Feu Shirley E. Greenberg était une avocate et une philanthrope qui a beaucoup œuvré pour les causes féministes dans la région d’Ottawa. Auteure de nombreux écrits sur les problèmes juridiques qui touchent les femmes, elle a cofondé en 1978 le premier cabinet d’avocates, c’est-à-dire entièrement composé de femmes, à Ottawa. Elle a contribué à mettre sur pied le centre des

femmes d’Ottawa (Ottawa Women’s Centre), le Women’s Career Counselling Centre et l’Interval House, un refuge pour les femmes victimes de violence conjugale.

Mais, selon ses intimes, le réseautage était son plus grand talent; elle savait rassembler les féministes et leur insuffler l’envie d’agir.

« Shirley organisait et accueillait bénévolement des réunions de femmes où l’on discutait d’enjeux importants, d’actions militantes, de plans et de stratégies, se rappelle Constance Backhouse, professeure à la Faculté de droit de l’Université d’Ottawa et amie de longue date de Shirley Greenberg. Jusqu’à la toute fin, elle a joué ce rôle de rassembleuse. »

Bulletin de l’Association nationale des femmes et le droit.  Collection de périodiques féministes
Image: Bulletin de l’Association nationale des femmes et le droit. Collection de périodiques féministes © Archives et collections spéciales

Au début de sa carrière, lorsqu’elle enseignait le droit à l’Université Western Ontario, à London, Constance Backhouse a entendu parler du cabinet exclusivement féminin de Shirley Greenberg.

« Shirley était renommée dans toute la province, et même au-delà, raconte-t-elle. Elle était l’une des premières femmes à définir sa pratique du droit comme féministe. Mes finissantes étaient de plus en plus nombreuses à vouloir ancrer leur carrière dans des principes féministe. À l’époque, il était difficile de leur trouver un endroit où faire leur stage d’un an obligatoire avant de commencer à exercer. Il y avait donc une sorte de pipeline reliant ma classe au cabinet de Shirley. »

Constance Backhouse invitée par la Ville d’Ottawa à donner une conférence sur le harcèlement sexuel, rencontre à cette occasion Shirley Greenberg. En effet, dès qu’une conférencière féministe venait à Ottawa, Shirley Greenberg invitait l’assistance à poursuivre les discussions chez elle.
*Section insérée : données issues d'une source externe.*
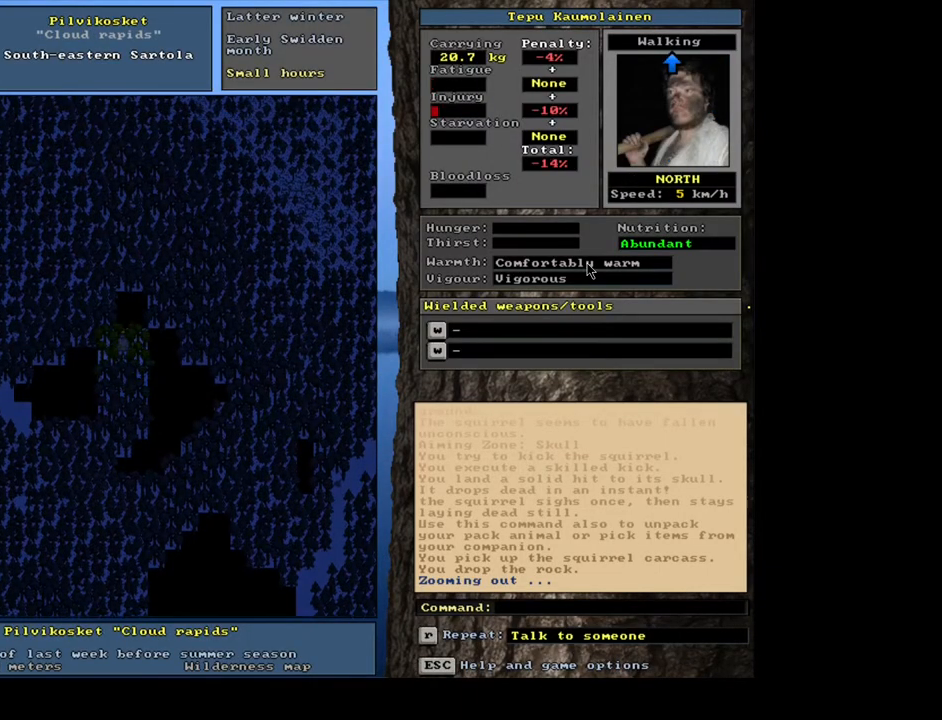
{"keys": ["ctrl_l"], "mouse": [], "events": [[183, "num9", "down"], [217, "num8", "down"], [283, "num8", "up"], [317, "num9", "up"]]}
« Ces réunions de femmes qu’elle organisait (...) étaient absolument nécessaires et essentielles, assure Constance Backhouse. Elles nous ont servi de tremplin pour ce que nous avons accompli ensuite. Les gens retiennent de Shirley Greenberg sa philanthropie. Elle compte en effet parmi les quelques personnes à avoir pris conscience [de l’importance] de la philanthropie pour faire avancer la cause féministe. C’était assez exceptionnel. »

Or, pour Constance Backhouse, son amie se distinguait surtout par sa capacité de « créer un espace, un lieu rassembleur et accueillant ». « Elle a joué un rôle pivot au sein de nombreux groupes citoyens féministes. Elle était l’âme du féminisme à Ottawa. »
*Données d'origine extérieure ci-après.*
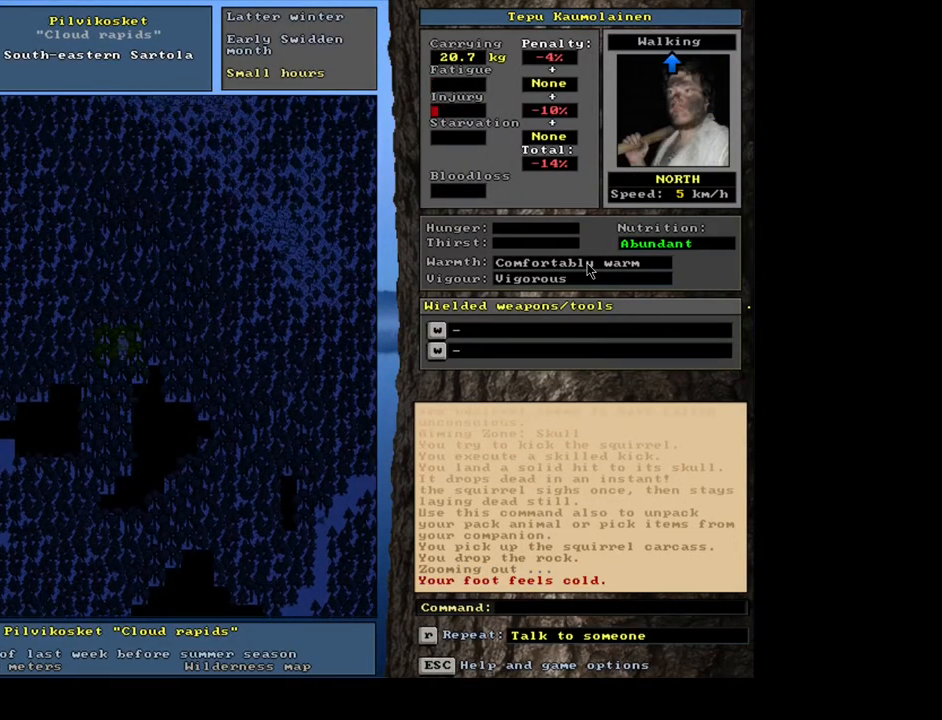
{"keys": ["ctrl_l", "num2", "num3"], "mouse": [], "events": [[17, "ctrl_l", "up"], [150, "num3", "down"], [250, "num3", "up"], [333, "ctrl_l", "down"], [333, "num3", "down"], [400, "num2", "down"], [483, "num3", "up"], [500, "num3", "down"]]}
  • Conseil no 5 : Se méfier du sexisme flagrant, mais plus encore du sexisme subtil

Valerie Overend, menuisière chevronnée, fait depuis longtemps la promotion des métiers non traditionnels auprès des femmes. Elle a cofondé en 1995 le Women’s Work Training Program dans sa ville natale, Regina. Cette menuisière Sceau rouge a représenté la Saskatchewan au conseil d’administration de l’Association canadienne de la formation professionnelle, en plus de siéger aux conseils du Forum canadien sur l’apprentissage et du Groupe de référence national des femmes sur la problématique du marché du travail, un réseau de femmes et d’organisations dirigées par des femmes.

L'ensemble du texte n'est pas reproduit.